[Start of Exercise materials]

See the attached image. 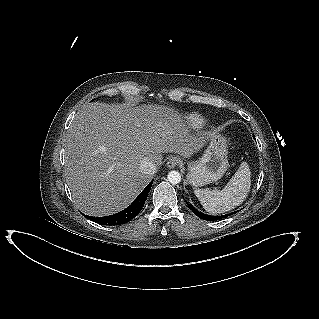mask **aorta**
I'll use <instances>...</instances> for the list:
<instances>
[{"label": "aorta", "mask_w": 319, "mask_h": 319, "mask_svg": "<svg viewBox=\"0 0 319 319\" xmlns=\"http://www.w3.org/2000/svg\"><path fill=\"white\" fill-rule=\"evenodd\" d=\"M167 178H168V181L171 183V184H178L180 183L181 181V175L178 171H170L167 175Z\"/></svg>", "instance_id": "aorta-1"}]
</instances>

[End of Exercise materials]
[Start of Exercise materials]

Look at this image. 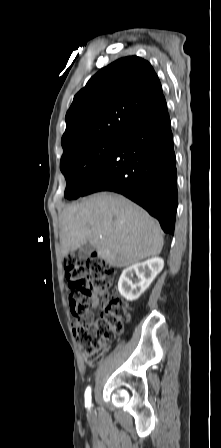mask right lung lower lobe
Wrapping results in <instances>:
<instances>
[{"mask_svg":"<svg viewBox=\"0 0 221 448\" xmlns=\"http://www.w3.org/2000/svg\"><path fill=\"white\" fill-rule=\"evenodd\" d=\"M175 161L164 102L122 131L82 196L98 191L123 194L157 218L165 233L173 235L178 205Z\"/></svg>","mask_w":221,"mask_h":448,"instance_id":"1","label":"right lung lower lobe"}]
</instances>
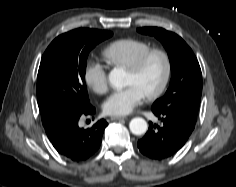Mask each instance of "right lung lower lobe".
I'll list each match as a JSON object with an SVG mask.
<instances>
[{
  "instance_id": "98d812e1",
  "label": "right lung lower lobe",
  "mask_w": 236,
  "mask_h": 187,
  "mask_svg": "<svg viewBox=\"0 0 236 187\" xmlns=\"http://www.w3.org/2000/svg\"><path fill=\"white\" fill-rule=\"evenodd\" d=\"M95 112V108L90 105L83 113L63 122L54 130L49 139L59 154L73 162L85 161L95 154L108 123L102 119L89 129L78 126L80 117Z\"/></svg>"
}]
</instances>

[End of Exercise materials]
[Start of Exercise materials]

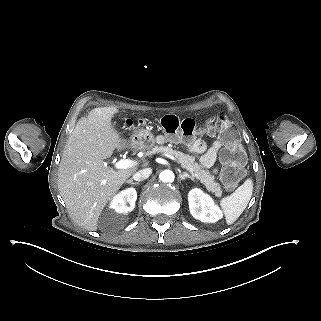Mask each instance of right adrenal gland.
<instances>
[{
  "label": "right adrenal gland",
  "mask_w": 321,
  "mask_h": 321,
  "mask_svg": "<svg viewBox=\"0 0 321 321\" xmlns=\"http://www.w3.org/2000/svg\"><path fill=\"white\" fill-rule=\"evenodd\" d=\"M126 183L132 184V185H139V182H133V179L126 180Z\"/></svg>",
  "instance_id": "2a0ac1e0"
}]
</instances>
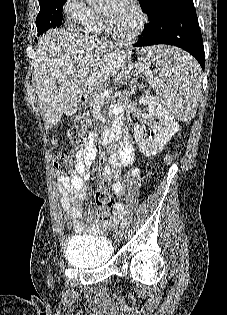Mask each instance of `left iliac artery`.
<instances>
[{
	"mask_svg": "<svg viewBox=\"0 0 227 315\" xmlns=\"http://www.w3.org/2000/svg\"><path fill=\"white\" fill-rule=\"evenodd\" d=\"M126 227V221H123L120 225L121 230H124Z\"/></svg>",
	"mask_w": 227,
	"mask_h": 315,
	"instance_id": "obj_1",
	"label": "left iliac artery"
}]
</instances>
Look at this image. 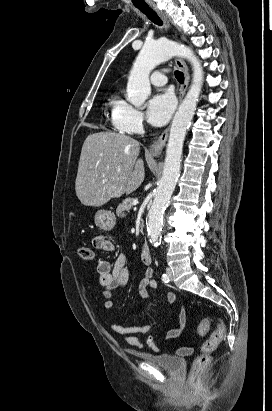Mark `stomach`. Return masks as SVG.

[End of Exercise materials]

**Exercise directions**
Show each line above that contains the word "white", copied in full.

**Task solution**
[{"label": "aorta", "mask_w": 319, "mask_h": 319, "mask_svg": "<svg viewBox=\"0 0 319 319\" xmlns=\"http://www.w3.org/2000/svg\"><path fill=\"white\" fill-rule=\"evenodd\" d=\"M167 178H168V181L171 183V184H178L180 183L181 181V175L178 171H170L167 175Z\"/></svg>", "instance_id": "aorta-1"}]
[{"mask_svg":"<svg viewBox=\"0 0 221 448\" xmlns=\"http://www.w3.org/2000/svg\"><path fill=\"white\" fill-rule=\"evenodd\" d=\"M175 161L164 102L122 131L82 196L98 191L123 194L157 218L165 233L173 235L178 205Z\"/></svg>","mask_w":221,"mask_h":448,"instance_id":"1","label":"right lung lower lobe"}]
  "mask_svg": "<svg viewBox=\"0 0 236 187\" xmlns=\"http://www.w3.org/2000/svg\"><path fill=\"white\" fill-rule=\"evenodd\" d=\"M95 112V108L90 105L83 113L63 122L54 130L49 139L59 154L73 162L85 161L95 154L108 123L102 119L89 129L78 126L80 117Z\"/></svg>"
  "mask_svg": "<svg viewBox=\"0 0 321 321\" xmlns=\"http://www.w3.org/2000/svg\"><path fill=\"white\" fill-rule=\"evenodd\" d=\"M126 183L132 184V185H139V182H133V179L126 180Z\"/></svg>",
	"mask_svg": "<svg viewBox=\"0 0 227 315\" xmlns=\"http://www.w3.org/2000/svg\"><path fill=\"white\" fill-rule=\"evenodd\" d=\"M126 227V221H123L120 225L121 230H124Z\"/></svg>",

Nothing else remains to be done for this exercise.